Задание 1
Какую сумму Гассан предложил Дали-Мами за Мигеля, согласно отрывку о плене Сервантеса?
Задание 2
Выведите дословно часть отрывка о плене Сервантеса между словами "Тем временем в" и "в условленный день.", включая их.

Отрывок текста
-=-=-=-=-

Вскоре тринитарии доставили в Алжир триста дукатов - это было все, что сумели наскрести родители Сервантеса. В августе Родриго отплыл на родину.
Тем временем в Алжире стали таинственно исчезать рабы. По одному, по двое. Всего их пропало полтора десятка, в том числе и Сервантес. Мавры сбились с ног, не подозревая, что те, кого они ищут, преспокойно живут в каком-нибудь часе ходьбы от города, в огромном поместье одного из высших чиновников, почти не наведывавшегося туда. Родриго должен был прислать за ними корабль в условленный день.
Но им надо было чем-то питаться. Один из них, флорентиец по имени Дорадор, вызвался пробираться через день в город и доставлять съестное. Корабль (маленький люгер) появился с опозданием. Нужно было подать знак, и - вот она, свобода. Все ждали Дорадора, задержавшегося в городе. Флорентиец пришел не один, с ним были Дали-Мами и рота вооруженных пиратов. Дорадор был щедро вознагражден за верность своим хозяевам: он получил новый тюрбан. Дали-Мами во второй раз простил Мигеля и даже предложил ему дружбу, покровительство и богатство, если тот переменит веру и забудет об Испании. Мигель отказался.
Он снова готовит побег, рассчитанный на этот раз на шестьдесят человек. Он сумел убедить богатого валенсийского купца Онофре Эксарке, постоянно жившего в Алжире, снарядить целый фрегат. Приготовления шли полным ходом, вооруженный фрегат прибыл из Картахены, и его капитан дожидался условленного срока. Оставалось два дня. В этот день один из заговорщиков, доминиканский монах из Саламанки доктор Хуан Бланко де Пас, выложил все, что знал, бейлербею. Сервантесу удалось скрыться. Трое суток будущий классик мировой литературы отсиживался в своем убежище. Но он мог подвести того, кто предоставил его. Мигель вышел на улицы Алжира.
На этот раз Дали-Мами не смог бы ни заступиться за Сервантеса, ни простить его. Но дело приняло оборот, какого не мог предвидеть никто. Никогда еще Гассану не приходилось встречать подобных пленников - тщедушных телом и могучих духом. Он и сам был таким (по крайней мере, в отношении духа, в этом уверяли его придворные). К тому же испанец был однорук, как Арудж. Не принесет ли он ему счастье, не станет ли его талисманом? Гассан предложил Дали-Мами четыреста дукатов, за Мигеля, тот не посмел отказаться. Доктор Хуан Бланко тоже получил награду от бейлербея - монету достоинством в один червонец и горшочек масла.

-=-=-=-=-

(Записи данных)

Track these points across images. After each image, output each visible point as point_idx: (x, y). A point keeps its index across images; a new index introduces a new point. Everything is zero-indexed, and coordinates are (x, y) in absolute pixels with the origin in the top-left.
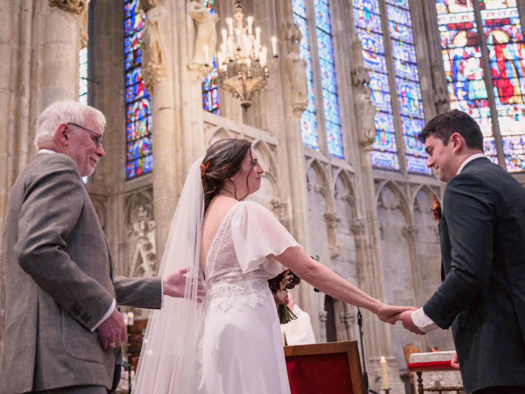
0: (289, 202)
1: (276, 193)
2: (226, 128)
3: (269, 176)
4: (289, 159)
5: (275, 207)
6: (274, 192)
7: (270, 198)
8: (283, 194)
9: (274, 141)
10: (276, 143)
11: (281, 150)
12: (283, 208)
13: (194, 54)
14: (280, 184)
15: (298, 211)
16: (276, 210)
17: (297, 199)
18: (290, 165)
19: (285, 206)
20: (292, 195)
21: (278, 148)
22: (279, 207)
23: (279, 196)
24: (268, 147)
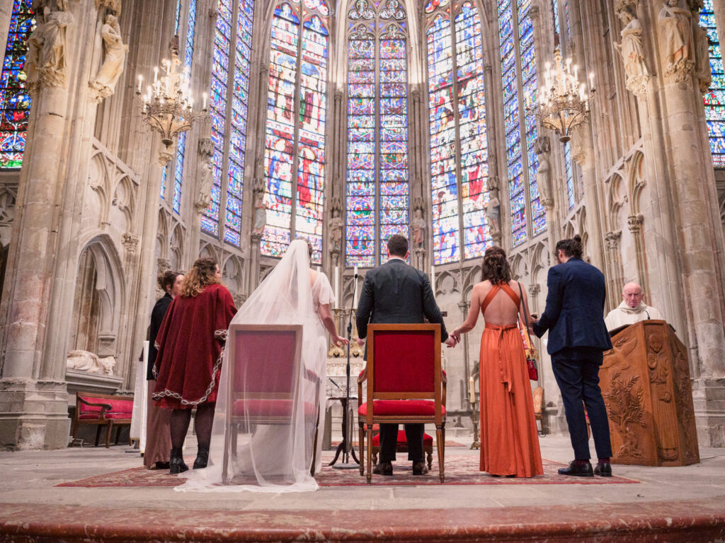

-=-=-=-=-

Ответ 1
Четыреста дукатов.

Ответ 2
Тем временем в Алжире стали таинственно исчезать рабы. По одному, по двое. Всего их пропало полтора десятка, в том числе и Сервантес. Мавры сбились с ног, не подозревая, что те, кого они ищут, преспокойно живут в каком-нибудь часе ходьбы от города, в огромном поместье одного из высших чиновников, почти не наведывавшегося туда. Родриго должен был прислать за ними корабль в условленный день.